“I think that parents should choose the right curriculum for their child without government regulations.”
She’s working to provide the best care for children but the government thinks it knows better than the children’s parents.
Lakesha Terry runs an in-home childcare facility in Georgia. Her experience with children began at a young age when she was helping to care for her baby brother and babysitting. After realizing her passion for childcare, Terry obtained a degree in Human Services and began working at a hospital as a medical secretary. The flexibility at the hospital allowed her to reduce her hours to the weekend so she could pursue her dream of building her own business.
Over the next two years, Terry completed her Early Childhood Development certification and remodeled her home to serve as a childcare space. After a bumpy start, Terry developed a Facebook page and began to see enrollments and inquiries flood in daily.
Now she runs Open Arms Learning Academy, or as Terry describes it, “a home away from home” for the children she cares for. She works hard to provide health-balanced meals along with a “quality learning experience that is educational as well as fun.”
Terry is passionate about exposing the children to art, music, science, culinary experiences, and more. She even believes that children should start learning Biblical history at an early age and works to help ensure that happens with those children in her charge.
She’s proud of her work and says, “What I’m most proud of is I’m seeing results, and the parents are as well. And the overall appreciation from them for trusting and believing in me.”
But Terry can’t expand her preschool home care because, in Georgia, the government limits the curriculum and meals that a childcare facility can offer. The parents are happy with what she offers, but the government won’t allow her to have more children without meeting daycare licensing requirements.
Most states have strict child care licensing regulations. These include requirements for the number of children in the center, the type of education provided, nutrition, provider education, and more. While some regulations help ensure the quality of care that children receive, excessive requirements both drive up costs of childcare for parents and unnecessarily restrict care providers.

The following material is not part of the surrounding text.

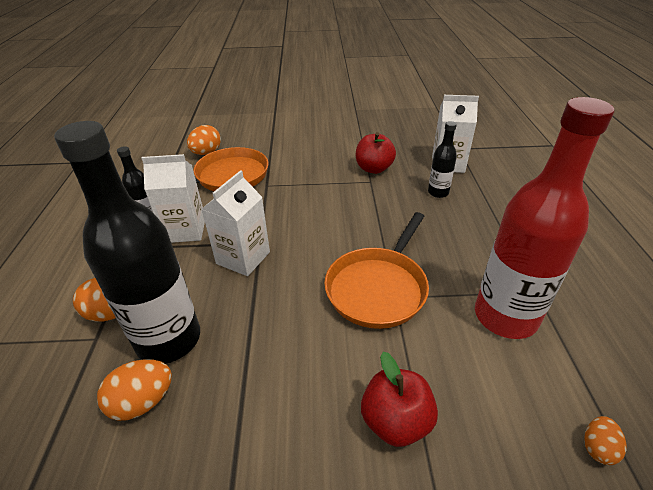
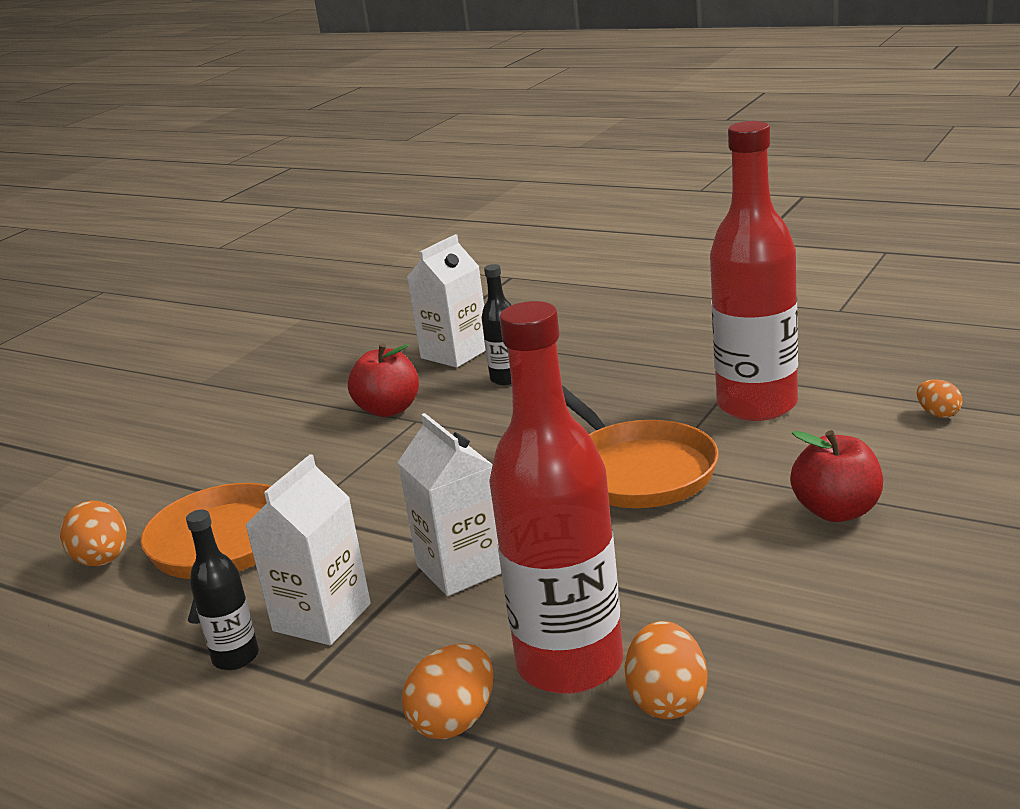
camera: 55 degrees left, 15 degrees down
(169, 339) = (570, 664): black bottle -> red bottle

Georgia, like many other states, has clear requirements for childcare providers. Terry currently does not need a license because Open Arms Academy is classified as a preschool and serves a small enough number of children to avoid these regulatory requirements.
Terry would like to expand the number of children she serves but that would open her up to regulation, particularly over the curriculum and meals. Terry doesn’t want that to happen. She firmly believes that: “Parents should have a choice of who they want to care for their child.” She thinks licensing requirements make sense for large daycare centers that operate in separate facilities, but she sees home-based daycare as something different.
Because her standards at Open Arms Academy meet parent’s desires, Terry does not want the government to force her to change her programming and meals.
This sounds like common sense to most parents: Parents should be able to choose what is best for their children. Referrals and reviews are incredible regulators in today’s childcare market. Unnecessary and costly childcare requirements keep individuals like Terry from providing excellent care to more children and make it harder for parents to find affordable care options that work for their families. It’s time for the government to get out of people’s way.